St. Louis Federal Reserve President James Bullard expressed optimism in the pace of the U.S. economic recovery, saying the unemployment rate could fall substantially by the end of the year.
With the current jobless level at a post-World War II high 11.1%, Bullard told CNBC that he could see a rate as low as 7% in a few months.
“I think we’re tracking very well right now,” the central bank official said during a “Closing Bell” interview. “Seems to me like by the end of the year you can get down certainly to single digits, probably even below 8%, maybe 7% by the end of the year.”
That would mark quite a run for unemployment, which was at a 50-year low 3.5% just five months ago before spiking up to 14.7% in April and coming down to its current level in June.

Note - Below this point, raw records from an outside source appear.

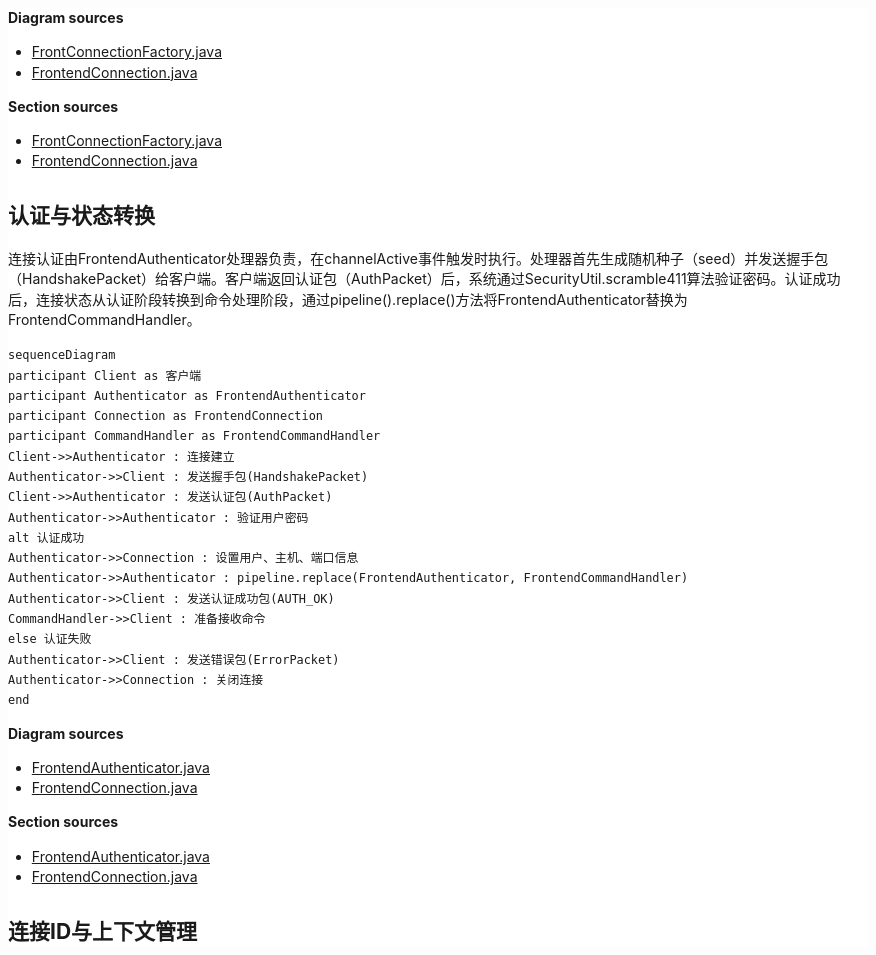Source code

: **Diagram sources**
- [FrontConnectionFactory.java](file://src/main/java/alchemystar/freedom/engine/net/handler/factory/FrontConnectionFactory.java#L25-L38)
- [FrontendConnection.java](file://src/main/java/alchemystar/freedom/engine/net/handler/frontend/FrontendConnection.java#L25-L319)

**Section sources**
- [FrontConnectionFactory.java](file://src/main/java/alchemystar/freedom/engine/net/handler/factory/FrontConnectionFactory.java#L25-L38)
- [FrontendConnection.java](file://src/main/java/alchemystar/freedom/engine/net/handler/frontend/FrontendConnection.java#L25-L319)

## 认证与状态转换

连接认证由FrontendAuthenticator处理器负责，在channelActive事件触发时执行。处理器首先生成随机种子（seed）并发送握手包（HandshakePacket）给客户端。客户端返回认证包（AuthPacket）后，系统通过SecurityUtil.scramble411算法验证密码。认证成功后，连接状态从认证阶段转换到命令处理阶段，通过pipeline().replace()方法将FrontendAuthenticator替换为FrontendCommandHandler。

```mermaid
sequenceDiagram
participant Client as 客户端
participant Authenticator as FrontendAuthenticator
participant Connection as FrontendConnection
participant CommandHandler as FrontendCommandHandler
Client->>Authenticator : 连接建立
Authenticator->>Client : 发送握手包(HandshakePacket)
Client->>Authenticator : 发送认证包(AuthPacket)
Authenticator->>Authenticator : 验证用户密码
alt 认证成功
Authenticator->>Connection : 设置用户、主机、端口信息
Authenticator->>Authenticator : pipeline.replace(FrontendAuthenticator, FrontendCommandHandler)
Authenticator->>Client : 发送认证成功包(AUTH_OK)
CommandHandler->>Client : 准备接收命令
else 认证失败
Authenticator->>Client : 发送错误包(ErrorPacket)
Authenticator->>Connection : 关闭连接
end
```

**Diagram sources**
- [FrontendAuthenticator.java](file://src/main/java/alchemystar/freedom/engine/net/handler/frontend/FrontendAuthenticator.java#L25-L173)
- [FrontendConnection.java](file://src/main/java/alchemystar/freedom/engine/net/handler/frontend/FrontendConnection.java#L25-L319)

**Section sources**
- [FrontendAuthenticator.java](file://src/main/java/alchemystar/freedom/engine/net/handler/frontend/FrontendAuthenticator.java#L25-L173)
- [FrontendConnection.java](file://src/main/java/alchemystar/freedom/engine/net/handler/frontend/FrontendConnection.java#L25-L319)

## 连接ID与上下文管理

Over the past two months, nonfarm payrolls have risen by 7.5 million as workers began returning to their jobs following the coronavirus-induced shutdown. However, some economists worry that a spike in infections recently could slow that progress.
Bullard said he anticipates that the renewed health scare will make mask-wearing “ubiquitous,” which in turn will reduce the virus threat and boost the economy.
“If we get to that situation, we’ll have the disease under control,” he said. “What I like about that scenario is it does not rely on a vaccine coming or a therapeutic coming. We can use simple, easy technology that we have today, get a good situation, get most of the production back to normal.”
He added that he expects Congress to provide more rescue funding as the Paycheck Protection Program has expired and enhanced unemployment compensation under the CARES Act runs out at the end of the July.
“I would say we’ll get a bill and there will be plenty of resources there,” he said.